Publications

Rapid Whole-Genome Identification of High Quality CRISPR Guide RNAs with the Crackling Method

Jake Bradford, Timothy Chappell, Dimitri Perrin

The CRISPR Journal, 2022

The design of CRISPR-Cas9 guide RNAs is not trivial and is a computationally demanding task. Design tools need to identify target sequences that will maximize the likelihood of obtaining the desired cut, while minimizing off-target risk. There is a need for a tool that can meet both objectives while remaining practical to use on large genomes. In this study, we present Crackling, a new method that is more suitable for meeting these objectives. We test its performance on 12 genomes and on data from validation studies. Crackling maximizes guide efficiency by combining multiple scoring approaches. On experimental data, the guides it selects are better than those selected by others. It also incorporates Inverted Signature Slice Lists (ISSL) for faster off-target scoring. ISSL provides a gain of an order of magnitude in speed compared with other popular tools, such as Cas-OFFinder, Crisflash, and FlashFry, while preserving the same level of accuracy. Overall, this makes Crackling a faster and better method to design guide RNAs at scale. Crackling is available at https://github.com/bmds-lab/Crackling under the Berkeley Software Distribution (BSD) 3-Clause license.

Reduced thermal tolerance in a coral carrying CRISPR-induced mutations in the gene for a heat-shock transcription factor

Phillip Cleves, Amanda Tinoco, Jake Bradford, Dimitri Perrin, Line Bay, John Pringle

Proceedings of the National Academy of Sciences (PNAS), 2020

Coral reefs are biodiversity hotspots of great ecological, economic, and aesthetic importance. Their global decline due to climate change and other stressors has increased the urgency of understanding the molecular bases of corals’ responses to stress. Analyses of coral genomes and gene-expression patterns have identified many genes that may be important in stress resistance, but rigorous testing of their function will require the analysis of appropriate mutants. Here, we used CRISPR technology to show that mutational loss of a putative regulator of gene expression in response to heat stress indeed produced a loss of heat tolerance. Such use of CRISPR to generate mutations in corals should illuminate many aspects of coral biology and, thus, help to guide conservation efforts.

Improving CRISPR guide design with consensus approaches

Jake Bradford, Dimitri Perrin

BMC Genomics, 2019

Background CRISPR-based systems are playing an important role in modern genome engineering. A large number of computational methods have been developed to assist in the identification of suitable guides. However, there is only limited overlap between the guides that each tool identifies. This can motivate further development, but also raises the question of whether it is possible to combine existing tools to improve guide design. Results We considered nine leading guide design tools, and their output when tested using two sets of guides for which experimental validation data is available. We found that consensus approaches were able to outperform individual tools. The best performance (with a precision of up to 0.912) was obtained when combining four of the tools and accepting all guides selected by at least three of them. Conclusions These results can be used to improve CRISPR-based studies, but also to guide further tool development. However, they only provide a short-term solution as the time and computational resources required to run four tools may be impractical in certain applications.

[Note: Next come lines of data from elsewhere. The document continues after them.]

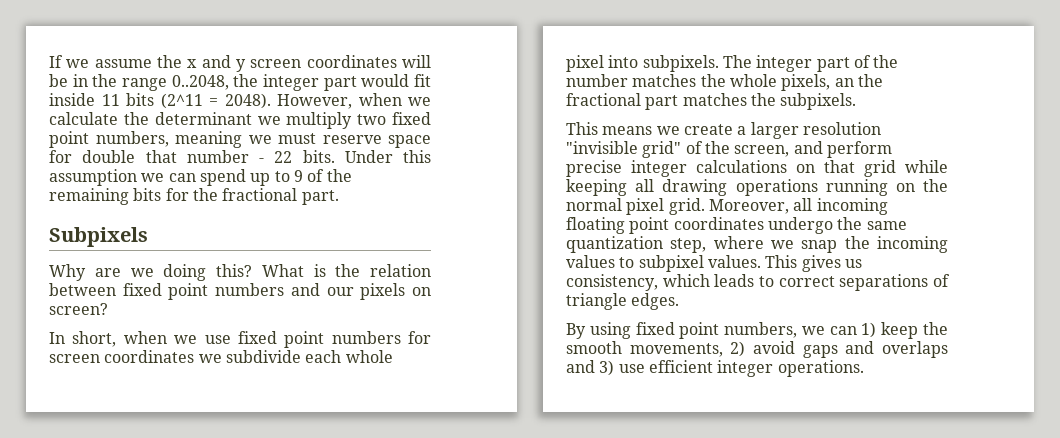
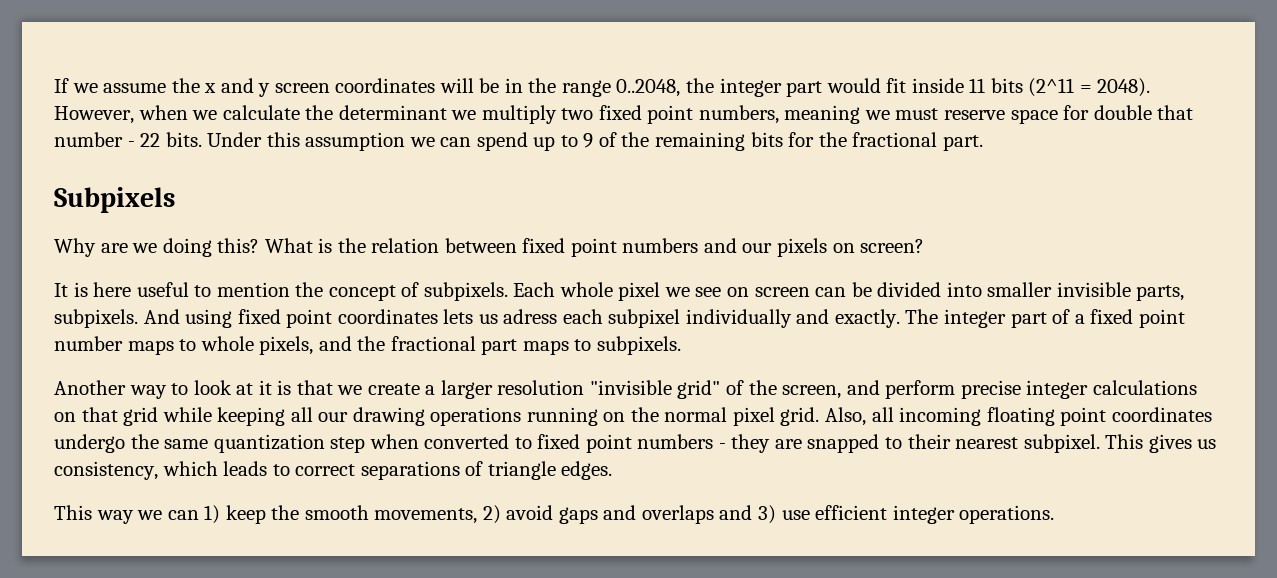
[49,331,431,348] [49,350,393,363] [566,55,899,72] [566,74,726,87] In short, when we use fixed point numbers for screen coordinates we subdivide each whole pixel into subpixels. The integer part of the number matches the -> [54,282,1185,301] [54,309,1185,328] [54,336,197,355] It is here useful to mention the concept of subpixels. Each whole pixel we see on screen can be divided into smaller invisible parts, subpixels. And using fixed point coordinates lets us adress each subpixel individually and exactly. The integer part of a fixed point number maps to
[834,78,854,87] an -> [318,336,352,351] and
[682,93,776,106] matches the -> [522,339,592,355] maps to
[566,122,653,135] This means -> [54,380,333,399] Another way to look at it is that
(655, 185) none -> [318,412,349,422] our
[708,199,789,214] Moreover, -> [825,407,867,426] Also,
[670,236,948,253] [566,255,761,272] step, where we snap the incoming values to subpixel values. -> [330,434,1100,453] step when converted to fixed point numbers - they are snapped to their nearest subpixel.
[566,322,798,339] By using fixed point numbers, -> [54,505,134,524] This way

A benchmark of computational CRISPR-Cas9 guide design methods

Jake Bradford, Dimitri Perrin

PLOS Computational Biology, 2019

The popularity of CRISPR-based gene editing has resulted in an abundance of tools to design CRISPR-Cas9 guides. This is also driven by the fact that designing highly specific and efficient guides is a crucial, but not trivial, task in using CRISPR for gene editing. Here, we thoroughly analyse the performance of 18 design tools. They are evaluated based on runtime performance, compute requirements, and guides generated. To achieve this, we implemented a method for auditing system resources while a given tool executes, and tested each tool on datasets of increasing size, derived from the mouse genome. We found that only five tools had a computational performance that would allow them to analyse an entire genome in a reasonable time, and without exhausting computing resources. There was wide variation in the guides identified, with some tools reporting every possible guide while others filtered for predicted efficiency. Some tools also failed to exclude guides that would target multiple positions in the genome. We also considered two collections with over a thousand guides each, for which experimental data is available. There is a lot of variation in performance between the datasets, but the relative order of the tools is partially conserved. Importantly, the most striking result is a lack of consensus between the tools. Our results show that CRISPR-Cas9 guide design tools need further work in order to achieve rapid whole-genome analysis and that improvements in guide design will likely require combining multiple approaches.